- [Task list]
1. The review of Seven Footprints to Satan below says the explorer may face certain consequences if he loses Satan's game. List every one of them.
2. From the review of Seven Footprints to Satan below, output the passage from "The Book is called" to "to day affairs.".
3. Pick up the review of Seven Footprints to Satan after its final sentence and continue writing it.

- [Document extract]
** BEGIN **
I recently read an interesting book and wanted to write a brief review of it for interested members.

The Book is called Seven Footprints to Satan and was written by Abraham Merrett in the late 1920’s.

I discovered this book when I was working my way through the Satanism section of the Temple of Set reading list. This work is listed as 6D (TOS-5) and (LVT 5) and in line with the warning label attached to level 5 works should be treated with respect and care.

The storyline of the book is interesting: a well known treasure hunter/explorer is kidnapped and brought before a man whom everybody refers to as Satan. The treasure hunter/explorer is offered a choice by Satan: he can play a game of Satan’s devising or he can refuse, in which case he will be released, but will have to deal with the wrath of Satan in his day to day affairs.

The explorer chooses to play Satan’s game. If he succeeds then he will become Satan’s master and Satan will bring him great successes and riches etc. If he loses to Satan then he may end up owing Satan a service; or becoming Satan’s servant for a year; or in the worst case scenario, may hand his life over to Satan for Satan to do with as he sees fit.

The treasure hunter/explorer gambles and ends up becoming Satan’s servant for a year. The gambler begins his service to Satan, has a love interest and intrigues against Satan with allies, and finally manages to win through against Satan and then escape with the girl and the sidekick to safety and happiness.
** END **
- [Data entries]
** BEGIN **
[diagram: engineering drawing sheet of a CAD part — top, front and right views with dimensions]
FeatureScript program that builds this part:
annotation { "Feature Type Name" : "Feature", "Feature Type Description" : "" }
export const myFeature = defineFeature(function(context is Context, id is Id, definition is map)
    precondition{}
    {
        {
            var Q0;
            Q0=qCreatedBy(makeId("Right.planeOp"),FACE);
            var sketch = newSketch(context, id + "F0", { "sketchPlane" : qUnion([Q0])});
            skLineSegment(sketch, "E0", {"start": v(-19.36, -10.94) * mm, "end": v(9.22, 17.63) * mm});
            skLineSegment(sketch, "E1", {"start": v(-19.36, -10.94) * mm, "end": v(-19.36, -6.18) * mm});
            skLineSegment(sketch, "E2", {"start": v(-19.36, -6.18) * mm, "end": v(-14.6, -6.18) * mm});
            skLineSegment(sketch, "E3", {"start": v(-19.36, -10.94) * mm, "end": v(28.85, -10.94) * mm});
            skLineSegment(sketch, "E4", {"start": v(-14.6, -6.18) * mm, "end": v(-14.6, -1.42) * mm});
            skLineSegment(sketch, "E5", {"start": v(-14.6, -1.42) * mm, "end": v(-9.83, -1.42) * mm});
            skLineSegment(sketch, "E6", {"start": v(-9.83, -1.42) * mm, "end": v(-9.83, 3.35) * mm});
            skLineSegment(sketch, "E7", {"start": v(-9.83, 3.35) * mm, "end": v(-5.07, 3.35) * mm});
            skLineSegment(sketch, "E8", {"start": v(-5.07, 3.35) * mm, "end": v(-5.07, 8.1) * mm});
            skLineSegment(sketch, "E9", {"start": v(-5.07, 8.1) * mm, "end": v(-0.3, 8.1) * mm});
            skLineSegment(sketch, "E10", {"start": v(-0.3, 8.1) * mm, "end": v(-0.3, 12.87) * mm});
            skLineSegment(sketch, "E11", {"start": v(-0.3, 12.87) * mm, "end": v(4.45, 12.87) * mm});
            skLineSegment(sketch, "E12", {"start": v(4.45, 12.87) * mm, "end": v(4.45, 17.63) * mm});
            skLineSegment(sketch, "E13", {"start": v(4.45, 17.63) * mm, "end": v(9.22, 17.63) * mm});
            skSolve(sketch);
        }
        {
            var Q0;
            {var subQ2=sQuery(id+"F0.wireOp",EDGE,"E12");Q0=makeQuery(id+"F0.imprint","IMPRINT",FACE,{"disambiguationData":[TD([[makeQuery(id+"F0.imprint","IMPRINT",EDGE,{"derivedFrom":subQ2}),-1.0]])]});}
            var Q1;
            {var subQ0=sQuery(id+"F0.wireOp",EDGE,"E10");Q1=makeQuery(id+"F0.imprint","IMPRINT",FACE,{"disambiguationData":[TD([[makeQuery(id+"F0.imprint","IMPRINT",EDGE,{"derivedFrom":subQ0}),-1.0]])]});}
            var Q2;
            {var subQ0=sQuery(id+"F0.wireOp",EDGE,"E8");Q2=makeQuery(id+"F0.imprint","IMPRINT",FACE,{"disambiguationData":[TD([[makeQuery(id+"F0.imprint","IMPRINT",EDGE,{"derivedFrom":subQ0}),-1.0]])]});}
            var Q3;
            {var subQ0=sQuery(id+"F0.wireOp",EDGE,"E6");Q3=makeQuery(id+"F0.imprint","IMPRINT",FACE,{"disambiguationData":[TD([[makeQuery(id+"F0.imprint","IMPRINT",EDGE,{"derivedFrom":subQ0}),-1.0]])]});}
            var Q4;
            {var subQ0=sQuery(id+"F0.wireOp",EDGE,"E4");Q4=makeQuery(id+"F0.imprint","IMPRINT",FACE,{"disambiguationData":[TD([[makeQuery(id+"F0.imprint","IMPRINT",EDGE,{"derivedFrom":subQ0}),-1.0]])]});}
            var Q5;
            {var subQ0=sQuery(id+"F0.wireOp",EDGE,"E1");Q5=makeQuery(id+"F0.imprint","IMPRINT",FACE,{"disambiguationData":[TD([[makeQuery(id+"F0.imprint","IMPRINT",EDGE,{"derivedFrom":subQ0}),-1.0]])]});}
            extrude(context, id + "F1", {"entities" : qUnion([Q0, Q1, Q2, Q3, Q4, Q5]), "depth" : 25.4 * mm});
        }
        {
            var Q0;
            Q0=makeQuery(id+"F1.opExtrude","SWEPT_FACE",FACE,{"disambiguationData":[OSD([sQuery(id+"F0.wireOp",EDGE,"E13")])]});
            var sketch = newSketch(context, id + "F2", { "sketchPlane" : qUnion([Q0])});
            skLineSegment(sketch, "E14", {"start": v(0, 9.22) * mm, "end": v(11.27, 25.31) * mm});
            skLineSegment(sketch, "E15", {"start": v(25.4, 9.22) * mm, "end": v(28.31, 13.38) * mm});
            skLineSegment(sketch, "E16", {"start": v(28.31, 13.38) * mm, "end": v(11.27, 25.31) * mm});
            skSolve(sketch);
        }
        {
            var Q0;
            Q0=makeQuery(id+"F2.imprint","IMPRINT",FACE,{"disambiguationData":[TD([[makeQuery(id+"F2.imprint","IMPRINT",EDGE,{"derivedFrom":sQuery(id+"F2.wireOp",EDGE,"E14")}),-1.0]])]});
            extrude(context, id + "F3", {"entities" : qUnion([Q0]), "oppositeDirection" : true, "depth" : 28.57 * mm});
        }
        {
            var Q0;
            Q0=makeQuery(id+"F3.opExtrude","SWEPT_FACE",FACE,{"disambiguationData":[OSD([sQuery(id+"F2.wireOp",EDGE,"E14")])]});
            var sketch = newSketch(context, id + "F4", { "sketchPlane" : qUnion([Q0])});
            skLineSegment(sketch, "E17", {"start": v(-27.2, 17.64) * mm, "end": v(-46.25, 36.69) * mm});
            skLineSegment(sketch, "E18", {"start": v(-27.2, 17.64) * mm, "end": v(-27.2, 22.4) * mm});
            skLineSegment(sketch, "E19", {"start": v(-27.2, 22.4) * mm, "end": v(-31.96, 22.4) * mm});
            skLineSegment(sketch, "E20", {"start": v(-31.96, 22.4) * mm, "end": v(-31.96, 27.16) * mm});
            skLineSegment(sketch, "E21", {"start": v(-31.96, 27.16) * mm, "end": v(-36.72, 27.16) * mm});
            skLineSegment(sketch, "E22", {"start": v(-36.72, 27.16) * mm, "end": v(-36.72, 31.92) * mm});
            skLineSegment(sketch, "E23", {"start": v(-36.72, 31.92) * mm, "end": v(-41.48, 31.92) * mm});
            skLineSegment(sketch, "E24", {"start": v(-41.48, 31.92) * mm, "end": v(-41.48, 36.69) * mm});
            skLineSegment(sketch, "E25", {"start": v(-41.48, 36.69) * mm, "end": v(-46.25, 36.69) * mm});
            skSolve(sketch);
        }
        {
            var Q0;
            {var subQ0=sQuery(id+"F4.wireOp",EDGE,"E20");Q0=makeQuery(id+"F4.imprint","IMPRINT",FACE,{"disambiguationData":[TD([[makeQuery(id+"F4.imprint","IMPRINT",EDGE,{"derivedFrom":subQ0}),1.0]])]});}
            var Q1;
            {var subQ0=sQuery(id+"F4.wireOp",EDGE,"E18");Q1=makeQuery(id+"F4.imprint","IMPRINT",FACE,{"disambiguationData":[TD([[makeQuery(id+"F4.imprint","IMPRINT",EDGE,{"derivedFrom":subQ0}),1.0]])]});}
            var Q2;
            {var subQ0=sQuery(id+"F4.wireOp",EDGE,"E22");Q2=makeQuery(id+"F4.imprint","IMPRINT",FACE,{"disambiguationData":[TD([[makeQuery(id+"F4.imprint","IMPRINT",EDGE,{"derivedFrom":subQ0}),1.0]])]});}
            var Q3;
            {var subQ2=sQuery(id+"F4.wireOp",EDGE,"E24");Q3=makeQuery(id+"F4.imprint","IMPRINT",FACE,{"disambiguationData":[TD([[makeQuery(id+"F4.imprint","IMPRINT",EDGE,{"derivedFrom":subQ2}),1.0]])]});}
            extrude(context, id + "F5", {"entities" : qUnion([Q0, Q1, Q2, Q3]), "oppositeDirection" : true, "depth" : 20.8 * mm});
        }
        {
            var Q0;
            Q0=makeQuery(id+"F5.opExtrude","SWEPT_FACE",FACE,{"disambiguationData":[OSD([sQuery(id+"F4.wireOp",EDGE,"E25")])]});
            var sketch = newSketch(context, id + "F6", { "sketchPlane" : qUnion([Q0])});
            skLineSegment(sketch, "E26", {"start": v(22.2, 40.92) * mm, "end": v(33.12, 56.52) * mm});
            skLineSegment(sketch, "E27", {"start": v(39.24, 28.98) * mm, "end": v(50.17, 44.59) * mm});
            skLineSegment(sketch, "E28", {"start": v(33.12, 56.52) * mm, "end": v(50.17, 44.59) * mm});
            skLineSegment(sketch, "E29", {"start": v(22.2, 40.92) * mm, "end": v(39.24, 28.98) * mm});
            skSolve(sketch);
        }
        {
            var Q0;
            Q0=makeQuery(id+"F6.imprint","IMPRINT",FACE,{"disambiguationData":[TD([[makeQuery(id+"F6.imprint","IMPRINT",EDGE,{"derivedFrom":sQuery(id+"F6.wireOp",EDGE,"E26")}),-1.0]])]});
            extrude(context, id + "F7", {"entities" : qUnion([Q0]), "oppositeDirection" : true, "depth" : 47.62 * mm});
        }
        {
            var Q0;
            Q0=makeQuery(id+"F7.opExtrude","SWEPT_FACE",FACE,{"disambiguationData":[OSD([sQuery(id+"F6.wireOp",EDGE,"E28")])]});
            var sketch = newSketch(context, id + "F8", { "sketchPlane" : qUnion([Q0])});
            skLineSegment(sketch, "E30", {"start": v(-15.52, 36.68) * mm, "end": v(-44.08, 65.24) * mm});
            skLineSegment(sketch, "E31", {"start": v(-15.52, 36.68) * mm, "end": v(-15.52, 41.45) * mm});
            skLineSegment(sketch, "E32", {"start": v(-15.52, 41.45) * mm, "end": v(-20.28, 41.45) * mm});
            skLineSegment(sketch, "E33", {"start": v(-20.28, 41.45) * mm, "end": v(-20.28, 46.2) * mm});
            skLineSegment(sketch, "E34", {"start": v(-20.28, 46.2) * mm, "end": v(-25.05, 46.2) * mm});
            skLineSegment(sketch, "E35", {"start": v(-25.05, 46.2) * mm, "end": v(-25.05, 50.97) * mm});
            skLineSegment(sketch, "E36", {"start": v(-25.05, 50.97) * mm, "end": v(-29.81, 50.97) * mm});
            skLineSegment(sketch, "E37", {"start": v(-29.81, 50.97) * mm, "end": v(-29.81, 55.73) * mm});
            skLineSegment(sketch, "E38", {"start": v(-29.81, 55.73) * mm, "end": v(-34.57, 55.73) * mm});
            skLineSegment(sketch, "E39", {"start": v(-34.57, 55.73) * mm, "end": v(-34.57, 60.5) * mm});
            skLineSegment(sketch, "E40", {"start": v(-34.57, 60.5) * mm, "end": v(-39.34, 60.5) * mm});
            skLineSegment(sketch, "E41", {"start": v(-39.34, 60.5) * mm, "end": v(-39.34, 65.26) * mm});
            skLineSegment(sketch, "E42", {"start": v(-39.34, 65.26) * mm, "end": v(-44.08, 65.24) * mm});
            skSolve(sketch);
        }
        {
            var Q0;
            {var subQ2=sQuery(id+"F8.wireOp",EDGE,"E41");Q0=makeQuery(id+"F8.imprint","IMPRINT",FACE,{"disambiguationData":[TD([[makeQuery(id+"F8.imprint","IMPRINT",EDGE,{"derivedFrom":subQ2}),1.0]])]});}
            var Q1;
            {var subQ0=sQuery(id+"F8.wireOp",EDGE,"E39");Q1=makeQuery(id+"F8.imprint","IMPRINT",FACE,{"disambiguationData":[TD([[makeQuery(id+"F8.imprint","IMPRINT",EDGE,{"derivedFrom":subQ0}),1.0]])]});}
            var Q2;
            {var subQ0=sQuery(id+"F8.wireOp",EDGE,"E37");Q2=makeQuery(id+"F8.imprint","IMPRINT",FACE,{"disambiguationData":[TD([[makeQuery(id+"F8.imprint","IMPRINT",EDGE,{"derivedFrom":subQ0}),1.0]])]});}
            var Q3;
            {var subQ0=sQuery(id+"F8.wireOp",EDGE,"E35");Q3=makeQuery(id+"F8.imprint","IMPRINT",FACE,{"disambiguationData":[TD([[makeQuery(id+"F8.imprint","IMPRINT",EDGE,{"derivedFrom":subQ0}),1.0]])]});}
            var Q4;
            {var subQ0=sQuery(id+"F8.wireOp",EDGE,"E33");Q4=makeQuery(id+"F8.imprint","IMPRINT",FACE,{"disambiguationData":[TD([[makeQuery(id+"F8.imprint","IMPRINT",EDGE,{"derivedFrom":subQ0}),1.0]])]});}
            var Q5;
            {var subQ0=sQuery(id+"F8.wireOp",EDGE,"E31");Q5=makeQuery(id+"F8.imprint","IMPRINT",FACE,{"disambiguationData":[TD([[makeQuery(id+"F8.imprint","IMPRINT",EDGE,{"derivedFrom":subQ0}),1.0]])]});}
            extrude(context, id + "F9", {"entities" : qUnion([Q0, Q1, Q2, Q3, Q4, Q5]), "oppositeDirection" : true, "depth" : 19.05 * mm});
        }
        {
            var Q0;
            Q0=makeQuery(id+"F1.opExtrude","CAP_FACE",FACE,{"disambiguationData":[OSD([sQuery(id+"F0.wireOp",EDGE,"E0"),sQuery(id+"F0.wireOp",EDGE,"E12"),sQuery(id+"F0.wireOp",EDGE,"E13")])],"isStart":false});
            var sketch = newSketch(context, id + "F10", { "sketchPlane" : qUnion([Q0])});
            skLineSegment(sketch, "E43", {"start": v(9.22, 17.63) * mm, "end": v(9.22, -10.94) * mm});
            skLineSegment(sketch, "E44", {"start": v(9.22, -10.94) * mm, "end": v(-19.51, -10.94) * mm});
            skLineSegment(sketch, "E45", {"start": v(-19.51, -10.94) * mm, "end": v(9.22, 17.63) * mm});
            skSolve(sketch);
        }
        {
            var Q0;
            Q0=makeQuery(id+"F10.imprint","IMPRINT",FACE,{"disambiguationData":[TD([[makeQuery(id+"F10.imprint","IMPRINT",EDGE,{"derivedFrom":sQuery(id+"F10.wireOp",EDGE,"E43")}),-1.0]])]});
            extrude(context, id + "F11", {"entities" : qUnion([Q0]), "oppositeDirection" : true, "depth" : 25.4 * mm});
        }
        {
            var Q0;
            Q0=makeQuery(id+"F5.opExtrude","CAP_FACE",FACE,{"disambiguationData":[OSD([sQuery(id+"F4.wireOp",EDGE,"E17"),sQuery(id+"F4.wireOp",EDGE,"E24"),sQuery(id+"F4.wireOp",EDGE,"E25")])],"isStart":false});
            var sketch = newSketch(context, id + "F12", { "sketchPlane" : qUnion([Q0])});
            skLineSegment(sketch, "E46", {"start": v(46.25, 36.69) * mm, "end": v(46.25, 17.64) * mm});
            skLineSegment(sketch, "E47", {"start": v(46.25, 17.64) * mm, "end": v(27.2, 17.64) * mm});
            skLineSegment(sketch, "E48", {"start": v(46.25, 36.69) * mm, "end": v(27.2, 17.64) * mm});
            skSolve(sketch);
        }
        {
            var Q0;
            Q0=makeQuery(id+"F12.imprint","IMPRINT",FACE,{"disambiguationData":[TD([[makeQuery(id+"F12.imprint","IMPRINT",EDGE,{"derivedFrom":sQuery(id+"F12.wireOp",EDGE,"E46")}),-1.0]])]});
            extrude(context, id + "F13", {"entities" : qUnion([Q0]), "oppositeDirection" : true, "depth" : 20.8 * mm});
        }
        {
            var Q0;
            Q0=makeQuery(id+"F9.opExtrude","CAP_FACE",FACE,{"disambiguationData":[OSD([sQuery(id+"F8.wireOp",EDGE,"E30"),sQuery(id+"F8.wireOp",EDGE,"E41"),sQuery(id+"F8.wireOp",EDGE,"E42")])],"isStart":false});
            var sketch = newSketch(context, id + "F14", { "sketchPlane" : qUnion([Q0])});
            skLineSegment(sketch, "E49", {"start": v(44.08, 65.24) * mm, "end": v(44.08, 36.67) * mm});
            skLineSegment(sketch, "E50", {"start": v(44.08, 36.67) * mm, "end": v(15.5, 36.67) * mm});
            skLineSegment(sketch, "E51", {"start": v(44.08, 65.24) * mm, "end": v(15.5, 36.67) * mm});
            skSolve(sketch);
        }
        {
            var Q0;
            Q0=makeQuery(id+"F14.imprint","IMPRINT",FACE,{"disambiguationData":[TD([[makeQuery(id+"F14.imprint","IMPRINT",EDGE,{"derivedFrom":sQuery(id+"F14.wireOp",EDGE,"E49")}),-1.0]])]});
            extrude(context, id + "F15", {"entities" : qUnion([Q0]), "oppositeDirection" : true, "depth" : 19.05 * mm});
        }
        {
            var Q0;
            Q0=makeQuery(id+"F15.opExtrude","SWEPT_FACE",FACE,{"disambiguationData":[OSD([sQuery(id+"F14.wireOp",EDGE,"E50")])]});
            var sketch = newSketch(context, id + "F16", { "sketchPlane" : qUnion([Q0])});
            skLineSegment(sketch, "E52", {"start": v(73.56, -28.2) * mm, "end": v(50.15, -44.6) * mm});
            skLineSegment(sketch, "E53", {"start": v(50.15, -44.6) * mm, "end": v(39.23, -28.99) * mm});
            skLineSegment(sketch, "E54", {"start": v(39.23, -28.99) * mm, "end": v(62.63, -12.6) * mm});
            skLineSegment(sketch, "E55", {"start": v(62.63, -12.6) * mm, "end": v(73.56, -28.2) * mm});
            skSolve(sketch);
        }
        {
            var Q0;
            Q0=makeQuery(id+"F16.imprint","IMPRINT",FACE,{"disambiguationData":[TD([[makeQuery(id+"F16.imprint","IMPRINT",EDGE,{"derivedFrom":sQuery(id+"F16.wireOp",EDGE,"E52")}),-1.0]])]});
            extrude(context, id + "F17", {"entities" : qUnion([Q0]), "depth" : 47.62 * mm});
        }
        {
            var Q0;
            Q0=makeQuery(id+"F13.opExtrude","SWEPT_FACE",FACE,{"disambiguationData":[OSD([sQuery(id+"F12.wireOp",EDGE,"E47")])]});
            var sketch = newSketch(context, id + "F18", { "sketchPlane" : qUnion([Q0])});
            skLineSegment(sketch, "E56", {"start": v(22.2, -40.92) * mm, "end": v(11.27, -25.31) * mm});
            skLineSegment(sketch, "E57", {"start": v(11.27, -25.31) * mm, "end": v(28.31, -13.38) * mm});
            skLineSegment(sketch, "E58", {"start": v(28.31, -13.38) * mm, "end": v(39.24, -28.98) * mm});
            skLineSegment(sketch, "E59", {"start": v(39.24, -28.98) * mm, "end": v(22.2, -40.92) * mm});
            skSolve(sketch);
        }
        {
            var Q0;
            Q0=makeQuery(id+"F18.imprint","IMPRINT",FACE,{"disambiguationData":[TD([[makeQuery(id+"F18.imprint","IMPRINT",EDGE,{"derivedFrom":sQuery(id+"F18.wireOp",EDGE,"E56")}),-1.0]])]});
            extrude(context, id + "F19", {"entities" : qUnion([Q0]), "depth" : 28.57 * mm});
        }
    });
** END **
- [Results for each task]
1.
- Owing Satan a service
- Becoming Satan's servant for a year
- Handing his life over to Satan for Satan to do with as he sees fit

2.
The Book is called Seven Footprints to Satan and was written by Abraham Merrett in the late 1920’s.

I discovered this book when I was working my way through the Satanism section of the Temple of Set reading list. This work is listed as 6D (TOS-5) and (LVT 5) and in line with the warning label attached to level 5 works should be treated with respect and care.

The storyline of the book is interesting: a well known treasure hunter/explorer is kidnapped and brought before a man whom everybody refers to as Satan. The treasure hunter/explorer is offered a choice by Satan: he can play a game of Satan’s devising or he can refuse, in which case he will be released, but will have to deal with the wrath of Satan in his day to day affairs.

3.
All of this was interesting, but it wasn’t really what I was reading the book for. I read this book primarily because I was very interested in this character called Satan and most particularly by the magic he practiced and the methodology underpinning his magical practice.

This Satan is so skilled at Lesser Magical practice that most of the characters in the book believe that he is a genuinely supernatural entity as per the Judeo-Christian worldview. He appears to be able to read minds, he never seems to lose and cannot be beaten, he seems to knows everything that is taking place and is always in a position to take advantage and win out come what may.

The Satan of Seven Footprints to Satan is the ultimate string puller or puppet master. He is like a chess player who carefully maps out an elaborate game plan and then step by step moves each piece in order to bring about the win. He is precise and intolerant of mistakes; he assigns roles to his servants/associates and provides detailed instructions and tools which must be followed and used precisely. He tells the players when to be somewhere down to the second and he tells the players where to be and what to do minute by minute.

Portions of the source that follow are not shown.